ZenithOptimedia forecasts that advertising spending on traditional TV will be basically flat during the next three years, as spending on digital media, particularly video, is expected to climb. TV spending will rise 2 percent to $68.1 billion in 2016, an Olympic year, after a small dip in 2015. The report sees spending increasing negligibly in 2017.
Broadcast network spending will slide from $15.7 billion in 2017 from $17.4 million in 2014 following a decline in ratings. Networks are continuing to focus on recapturing audiences across other screens, fueling growth of their digital and mobile business.
Other ZenithOptimedia forecasts say that:
- Spending on cable will rise to $24.2 billion in 2017 from $22.4 billion in 2014 as cable networks add more quality original programming to their lineups.
- Syndicated TV is expected to hold relatively steady through 2017, while spot TV increases 1.5 percent in 2015 and 3 percent in 2016, before staying flat in 2017.
- Across all media in the U.S., ad spending is expected to rise 3.7 percent in 2015, 4 percent in 2016 and 3.7 percent – to $197.2 billion – in 2017, says the report. The largest increases in spending for 2015 are all from the digital category, the report says, noting a 32-percent increase in social media spending and 26 percent for online video.
- The Internet will be the biggest advertising medium in 12 key markets worldwide in 2017, the report says. Globally, the Internet’s share of global advertising spending will be just 4 percentage points behind television in 2017, compared with an 11-point spread this year.

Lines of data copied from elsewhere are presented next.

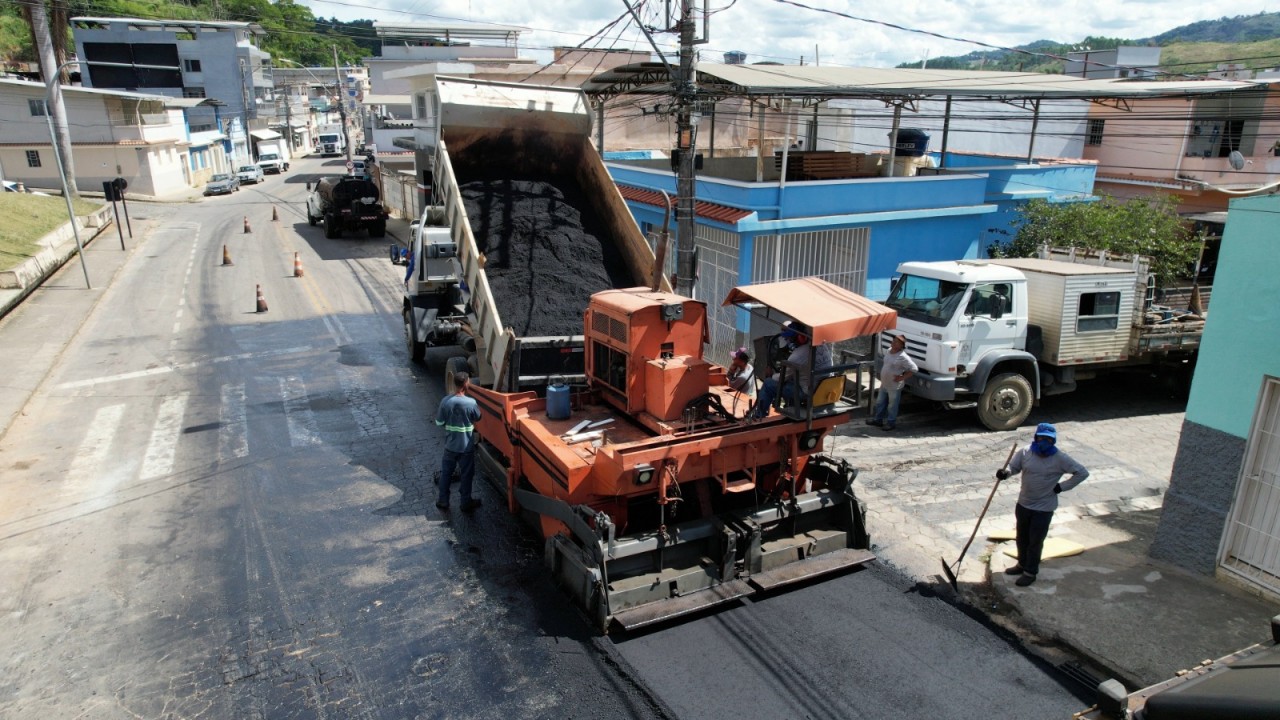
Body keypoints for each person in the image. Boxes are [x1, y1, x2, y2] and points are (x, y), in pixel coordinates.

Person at [996, 422, 1089, 586]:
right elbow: (1014, 467)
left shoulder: (1060, 458)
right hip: (1024, 504)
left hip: (1044, 509)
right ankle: (1021, 564)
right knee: (1021, 538)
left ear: (1053, 441)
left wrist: (1062, 487)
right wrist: (1006, 473)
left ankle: (1030, 572)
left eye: (1049, 439)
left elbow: (1082, 473)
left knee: (1035, 541)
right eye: (1042, 438)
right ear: (1036, 438)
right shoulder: (1025, 452)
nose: (1045, 442)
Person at [754, 330, 832, 416]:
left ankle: (759, 415)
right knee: (793, 379)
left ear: (801, 338)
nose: (789, 342)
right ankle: (790, 405)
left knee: (768, 384)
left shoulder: (797, 355)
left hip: (807, 392)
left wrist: (771, 375)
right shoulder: (822, 345)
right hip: (823, 388)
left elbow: (781, 378)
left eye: (790, 339)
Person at [435, 371, 482, 512]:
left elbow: (439, 422)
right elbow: (478, 417)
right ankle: (465, 502)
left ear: (455, 384)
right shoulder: (471, 403)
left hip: (450, 446)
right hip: (466, 447)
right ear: (466, 383)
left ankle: (443, 501)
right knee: (467, 475)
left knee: (446, 474)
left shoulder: (445, 402)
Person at [869, 333, 917, 431]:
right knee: (879, 402)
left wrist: (902, 377)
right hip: (884, 383)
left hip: (894, 386)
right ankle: (878, 420)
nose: (893, 343)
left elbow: (914, 369)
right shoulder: (888, 351)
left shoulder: (903, 357)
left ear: (901, 346)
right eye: (893, 341)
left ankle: (891, 423)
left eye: (896, 342)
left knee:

The report says growth in digital video viewers continues because of growing content, user acceptance, and consumers’ higher comfort level of watching video through multiple platforms. With growing digital video consumption, video ad spending is also up across all devices, with mobile devices seeing especially large growth largely due to millennials.
However, the report also finds that some of the online video is traditional television content being viewed on digital devices. Inventory from television networks will grow but will still be limited, which will prevent networks from packaging as much non-linear inventory as they might like in order to fulfill demand.